**QUOTED PASSAGE**
——

10 ESSENTIAL Tips for Drafting Like a Pro (Q&A #3)

Got an email from Sheena, a fresh applicant in my beloved college org. She has a concern that I’m sure many freshmen in architecture school have: how to combat the woes of manual drafting. Go on girl, take the floor. 

Good day Kuya Aldo! I'm Sheena, an ASA-APP who got your autograph last Hiyas :) But who I am doesn't matter (I'm a freshie who never took manual drafting and art classes before entering UP arki tho).
My problem is, my class for Arch 1 was either free cut, an off-topic discussion, or a lecture of a lesson for the nth time, so I still suck at drafting (especially lettering) and I still don't know how to construct floor plans and elevations and sections. I have only 7 Arch 1 meetings left.
I don't know what to do. I've considered reading books but I don't know what book to start with. P.S. I was so happy when I found about this website! I immediately saved all the articles to my Pocket and I make it a point to read at least one article everyday :D

Hi Sheena! Of course who you are matters. Many thanks for the heartwarming e-mail. I’m flattered that you really appreciate the entries. I’m committed to providing even more helpful content over the years. 🙂 Muchas gracias. 

Now, getting over to your concerns. Ah yes, manual drafting. Every little Archi freshman’s best friend, or worst enemy. If you read the About Page then you already know which among the two it was for me.

I, like you, struggled with cluelessness when I was in my first year Arch 1 subject. There were certain things I wish I really knew right of the bat. It would have saved me a lot of time in the dark, and prevented mistakes that made my end work look like poop.

For today, I’d like to share them with you. I’ll say early on that all the tips and tricks in the world will pale in comparison to the benefits of constant practice. Your professor can only go so far in teaching you as well.

But don’t worry. Everyone struggles in trying to draft faster and better at the start. You can’t really rush it unless you put yourself through a drafting esquisse every single day… but why would you?

If you want to read drafting books, then that’s great. Personally though, I don’t think they’re really necessary. By my experience, the lessons below are the only ones you generally need to point you in the right direction. However, if you want specifics and the finer points of drafting artistry, then you don’t need to look much further than your everyday Architectural Graphic Standards.

——

**EXERCISE 1**
Take the entries starting with the line that contains "Page size: 1654x931." and going on through the line that contains "text_box What [118, 437, 249, 489]", and write those lines out again with "bounding box" substituted for "bbox". Leave everything else unchanged.

Stored data entries
——

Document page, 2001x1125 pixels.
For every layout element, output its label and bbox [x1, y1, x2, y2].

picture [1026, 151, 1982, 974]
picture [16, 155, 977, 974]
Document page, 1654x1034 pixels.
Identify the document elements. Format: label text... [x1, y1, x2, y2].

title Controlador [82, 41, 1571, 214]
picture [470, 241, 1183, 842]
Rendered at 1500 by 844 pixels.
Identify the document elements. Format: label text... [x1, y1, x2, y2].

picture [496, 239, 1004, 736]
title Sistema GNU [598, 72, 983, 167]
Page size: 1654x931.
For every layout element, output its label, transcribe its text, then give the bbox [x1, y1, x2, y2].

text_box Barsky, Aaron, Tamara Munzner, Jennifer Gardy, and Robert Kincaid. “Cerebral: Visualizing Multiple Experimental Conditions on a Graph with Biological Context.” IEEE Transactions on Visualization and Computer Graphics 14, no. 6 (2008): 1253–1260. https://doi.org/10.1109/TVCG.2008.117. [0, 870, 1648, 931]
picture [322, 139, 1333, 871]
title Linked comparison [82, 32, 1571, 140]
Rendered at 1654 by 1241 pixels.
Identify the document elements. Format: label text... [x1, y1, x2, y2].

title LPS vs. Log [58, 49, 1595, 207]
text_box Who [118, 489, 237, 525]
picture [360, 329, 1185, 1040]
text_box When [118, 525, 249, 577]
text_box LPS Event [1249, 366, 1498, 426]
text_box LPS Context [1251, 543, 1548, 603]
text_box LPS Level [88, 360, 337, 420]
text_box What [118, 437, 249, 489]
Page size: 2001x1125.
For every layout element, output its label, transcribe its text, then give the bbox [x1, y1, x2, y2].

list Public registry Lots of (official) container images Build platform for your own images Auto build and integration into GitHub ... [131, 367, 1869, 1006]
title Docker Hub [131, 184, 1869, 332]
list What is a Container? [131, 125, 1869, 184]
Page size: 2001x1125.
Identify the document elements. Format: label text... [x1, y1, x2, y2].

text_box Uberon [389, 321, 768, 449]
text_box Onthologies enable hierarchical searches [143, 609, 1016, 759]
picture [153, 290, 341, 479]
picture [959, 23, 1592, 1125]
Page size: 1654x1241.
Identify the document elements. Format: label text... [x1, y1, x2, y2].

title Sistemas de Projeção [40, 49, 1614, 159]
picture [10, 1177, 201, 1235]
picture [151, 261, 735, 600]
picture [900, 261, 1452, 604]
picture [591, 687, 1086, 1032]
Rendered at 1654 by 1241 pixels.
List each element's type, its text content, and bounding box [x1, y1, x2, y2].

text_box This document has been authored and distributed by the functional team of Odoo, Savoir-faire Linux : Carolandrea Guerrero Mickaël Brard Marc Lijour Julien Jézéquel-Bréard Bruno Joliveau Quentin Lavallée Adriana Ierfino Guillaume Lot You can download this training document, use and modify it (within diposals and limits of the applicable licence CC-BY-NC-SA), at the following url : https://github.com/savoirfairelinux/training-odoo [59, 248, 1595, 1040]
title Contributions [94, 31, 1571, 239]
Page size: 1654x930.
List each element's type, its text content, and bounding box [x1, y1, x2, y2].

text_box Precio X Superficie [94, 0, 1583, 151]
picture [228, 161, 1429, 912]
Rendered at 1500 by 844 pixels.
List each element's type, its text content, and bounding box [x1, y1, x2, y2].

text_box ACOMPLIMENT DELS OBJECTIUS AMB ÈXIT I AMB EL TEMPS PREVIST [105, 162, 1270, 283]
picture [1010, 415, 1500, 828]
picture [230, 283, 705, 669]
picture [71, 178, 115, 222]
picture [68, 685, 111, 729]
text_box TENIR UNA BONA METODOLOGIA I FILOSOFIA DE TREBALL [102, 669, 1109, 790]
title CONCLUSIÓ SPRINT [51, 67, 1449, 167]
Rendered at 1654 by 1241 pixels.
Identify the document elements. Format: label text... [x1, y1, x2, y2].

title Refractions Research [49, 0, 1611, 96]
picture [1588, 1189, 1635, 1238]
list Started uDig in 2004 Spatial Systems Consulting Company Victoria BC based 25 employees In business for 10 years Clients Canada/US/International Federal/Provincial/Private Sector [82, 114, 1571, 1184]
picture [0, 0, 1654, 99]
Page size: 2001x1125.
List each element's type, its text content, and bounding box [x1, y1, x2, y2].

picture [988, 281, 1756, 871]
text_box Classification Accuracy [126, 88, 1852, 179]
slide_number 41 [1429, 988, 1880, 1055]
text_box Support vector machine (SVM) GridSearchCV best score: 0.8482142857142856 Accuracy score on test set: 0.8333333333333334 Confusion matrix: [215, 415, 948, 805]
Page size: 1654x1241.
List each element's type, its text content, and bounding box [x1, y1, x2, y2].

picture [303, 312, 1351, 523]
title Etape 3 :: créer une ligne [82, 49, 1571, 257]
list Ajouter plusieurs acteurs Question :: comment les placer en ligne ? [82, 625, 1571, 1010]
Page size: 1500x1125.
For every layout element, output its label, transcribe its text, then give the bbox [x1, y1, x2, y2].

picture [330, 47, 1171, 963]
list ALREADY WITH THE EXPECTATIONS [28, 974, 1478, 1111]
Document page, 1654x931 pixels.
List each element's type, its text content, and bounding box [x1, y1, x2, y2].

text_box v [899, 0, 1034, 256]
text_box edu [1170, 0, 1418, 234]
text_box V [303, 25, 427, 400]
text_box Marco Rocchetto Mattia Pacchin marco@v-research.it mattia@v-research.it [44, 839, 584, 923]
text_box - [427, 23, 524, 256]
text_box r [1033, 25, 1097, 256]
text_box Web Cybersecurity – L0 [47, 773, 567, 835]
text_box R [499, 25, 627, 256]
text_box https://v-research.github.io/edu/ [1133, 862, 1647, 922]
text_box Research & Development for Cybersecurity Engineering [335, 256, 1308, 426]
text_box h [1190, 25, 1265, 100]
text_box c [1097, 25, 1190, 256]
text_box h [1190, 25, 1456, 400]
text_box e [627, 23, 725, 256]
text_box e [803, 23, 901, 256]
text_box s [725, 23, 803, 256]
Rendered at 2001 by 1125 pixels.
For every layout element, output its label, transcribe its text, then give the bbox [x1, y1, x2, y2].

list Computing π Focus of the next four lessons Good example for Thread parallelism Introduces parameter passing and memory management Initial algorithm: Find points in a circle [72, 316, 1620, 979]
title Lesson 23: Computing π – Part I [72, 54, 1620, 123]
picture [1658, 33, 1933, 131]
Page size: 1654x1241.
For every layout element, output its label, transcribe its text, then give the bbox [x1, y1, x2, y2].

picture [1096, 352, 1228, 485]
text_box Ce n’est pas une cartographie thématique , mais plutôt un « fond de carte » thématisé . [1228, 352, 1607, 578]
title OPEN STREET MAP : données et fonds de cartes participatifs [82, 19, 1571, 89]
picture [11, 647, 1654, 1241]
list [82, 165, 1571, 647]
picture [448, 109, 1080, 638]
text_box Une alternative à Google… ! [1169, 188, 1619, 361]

——

**EXERCISE 2**
From the post on manual drafting tips, transcribe the words starting with "I, like you, struggled" and going on through "you as well." without any changes.

**WRITTEN REPLY 1**
Page size: 1654x931.
For every layout element, output its label, transcribe its text, then give the bounding box [x1, y1, x2, y2].

text_box Barsky, Aaron, Tamara Munzner, Jennifer Gardy, and Robert Kincaid. “Cerebral: Visualizing Multiple Experimental Conditions on a Graph with Biological Context.” IEEE Transactions on Visualization and Computer Graphics 14, no. 6 (2008): 1253–1260. https://doi.org/10.1109/TVCG.2008.117. [0, 870, 1648, 931]
picture [322, 139, 1333, 871]
title Linked comparison [82, 32, 1571, 140]
Rendered at 1654 by 1241 pixels.
Identify the document elements. Format: label text... [x1, y1, x2, y2].

title LPS vs. Log [58, 49, 1595, 207]
text_box Who [118, 489, 237, 525]
picture [360, 329, 1185, 1040]
text_box When [118, 525, 249, 577]
text_box LPS Event [1249, 366, 1498, 426]
text_box LPS Context [1251, 543, 1548, 603]
text_box LPS Level [88, 360, 337, 420]
text_box What [118, 437, 249, 489]

**WRITTEN REPLY 2**
I, like you, struggled with cluelessness when I was in my first year Arch 1 subject. There were certain things I wish I really knew right of the bat. It would have saved me a lot of time in the dark, and prevented mistakes that made my end work look like poop.

For today, I’d like to share them with you. I’ll say early on that all the tips and tricks in the world will pale in comparison to the benefits of constant practice. Your professor can only go so far in teaching you as well.